▶ **Task description**:
Restate the records that follow. Every word must match.

[[ Provided information, beginning ]]

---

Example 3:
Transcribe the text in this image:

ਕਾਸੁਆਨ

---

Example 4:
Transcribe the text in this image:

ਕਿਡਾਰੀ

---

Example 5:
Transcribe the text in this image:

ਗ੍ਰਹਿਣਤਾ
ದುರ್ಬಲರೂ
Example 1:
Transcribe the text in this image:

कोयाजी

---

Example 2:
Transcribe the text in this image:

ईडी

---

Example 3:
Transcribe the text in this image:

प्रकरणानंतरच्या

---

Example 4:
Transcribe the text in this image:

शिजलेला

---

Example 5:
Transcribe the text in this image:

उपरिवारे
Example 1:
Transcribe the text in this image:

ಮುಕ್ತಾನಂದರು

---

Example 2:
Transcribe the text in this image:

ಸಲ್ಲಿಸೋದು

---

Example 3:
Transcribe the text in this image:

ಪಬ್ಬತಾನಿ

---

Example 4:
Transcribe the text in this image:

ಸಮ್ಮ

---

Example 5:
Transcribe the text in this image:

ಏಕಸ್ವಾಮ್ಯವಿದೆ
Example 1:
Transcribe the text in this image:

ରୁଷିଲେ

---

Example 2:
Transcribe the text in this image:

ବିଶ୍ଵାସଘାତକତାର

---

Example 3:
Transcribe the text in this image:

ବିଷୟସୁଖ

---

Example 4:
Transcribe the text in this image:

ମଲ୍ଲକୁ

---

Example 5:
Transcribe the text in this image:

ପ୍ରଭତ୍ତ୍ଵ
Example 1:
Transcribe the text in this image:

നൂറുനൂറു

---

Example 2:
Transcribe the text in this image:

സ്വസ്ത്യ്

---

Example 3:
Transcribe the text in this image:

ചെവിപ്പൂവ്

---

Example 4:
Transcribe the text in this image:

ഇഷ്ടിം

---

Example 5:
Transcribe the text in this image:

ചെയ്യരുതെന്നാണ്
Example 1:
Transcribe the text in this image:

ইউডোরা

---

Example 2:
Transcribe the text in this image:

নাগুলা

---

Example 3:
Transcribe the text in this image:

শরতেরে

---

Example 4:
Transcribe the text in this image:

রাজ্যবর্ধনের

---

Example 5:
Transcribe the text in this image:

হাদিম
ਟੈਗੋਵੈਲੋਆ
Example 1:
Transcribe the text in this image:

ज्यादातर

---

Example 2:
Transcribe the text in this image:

[[ Provided information, end ]]

▶ **Exercise result**:
---

Example 3:
Transcribe the text in this image:

ਕਾਸੁਆਨ

---

Example 4:
Transcribe the text in this image:

ਕਿਡਾਰੀ

---

Example 5:
Transcribe the text in this image:

ਗ੍ਰਹਿਣਤਾ
ದುರ್ಬಲರೂ
Example 1:
Transcribe the text in this image:

कोयाजी

---

Example 2:
Transcribe the text in this image:

ईडी

---

Example 3:
Transcribe the text in this image:

प्रकरणानंतरच्या

---

Example 4:
Transcribe the text in this image:

शिजलेला

---

Example 5:
Transcribe the text in this image:

उपरिवारे
Example 1:
Transcribe the text in this image:

ಮುಕ್ತಾನಂದರು

---

Example 2:
Transcribe the text in this image:

ಸಲ್ಲಿಸೋದು

---

Example 3:
Transcribe the text in this image:

ಪಬ್ಬತಾನಿ

---

Example 4:
Transcribe the text in this image:

ಸಮ್ಮ

---

Example 5:
Transcribe the text in this image:

ಏಕಸ್ವಾಮ್ಯವಿದೆ
Example 1:
Transcribe the text in this image:

ରୁଷିଲେ

---

Example 2:
Transcribe the text in this image:

ବିଶ୍ଵାସଘାତକତାର

---

Example 3:
Transcribe the text in this image:

ବିଷୟସୁଖ

---

Example 4:
Transcribe the text in this image:

ମଲ୍ଲକୁ

---

Example 5:
Transcribe the text in this image:

ପ୍ରଭତ୍ତ୍ଵ
Example 1:
Transcribe the text in this image:

നൂറുനൂറു

---

Example 2:
Transcribe the text in this image:

സ്വസ്ത്യ്

---

Example 3:
Transcribe the text in this image:

ചെവിപ്പൂവ്

---

Example 4:
Transcribe the text in this image:

ഇഷ്ടിം

---

Example 5:
Transcribe the text in this image:

ചെയ്യരുതെന്നാണ്
Example 1:
Transcribe the text in this image:

ইউডোরা

---

Example 2:
Transcribe the text in this image:

নাগুলা

---

Example 3:
Transcribe the text in this image:

শরতেরে

---

Example 4:
Transcribe the text in this image:

রাজ্যবর্ধনের

---

Example 5:
Transcribe the text in this image:

হাদিম
ਟੈਗੋਵੈਲੋਆ
Example 1:
Transcribe the text in this image:

ज्यादातर

---

Example 2:
Transcribe the text in this image:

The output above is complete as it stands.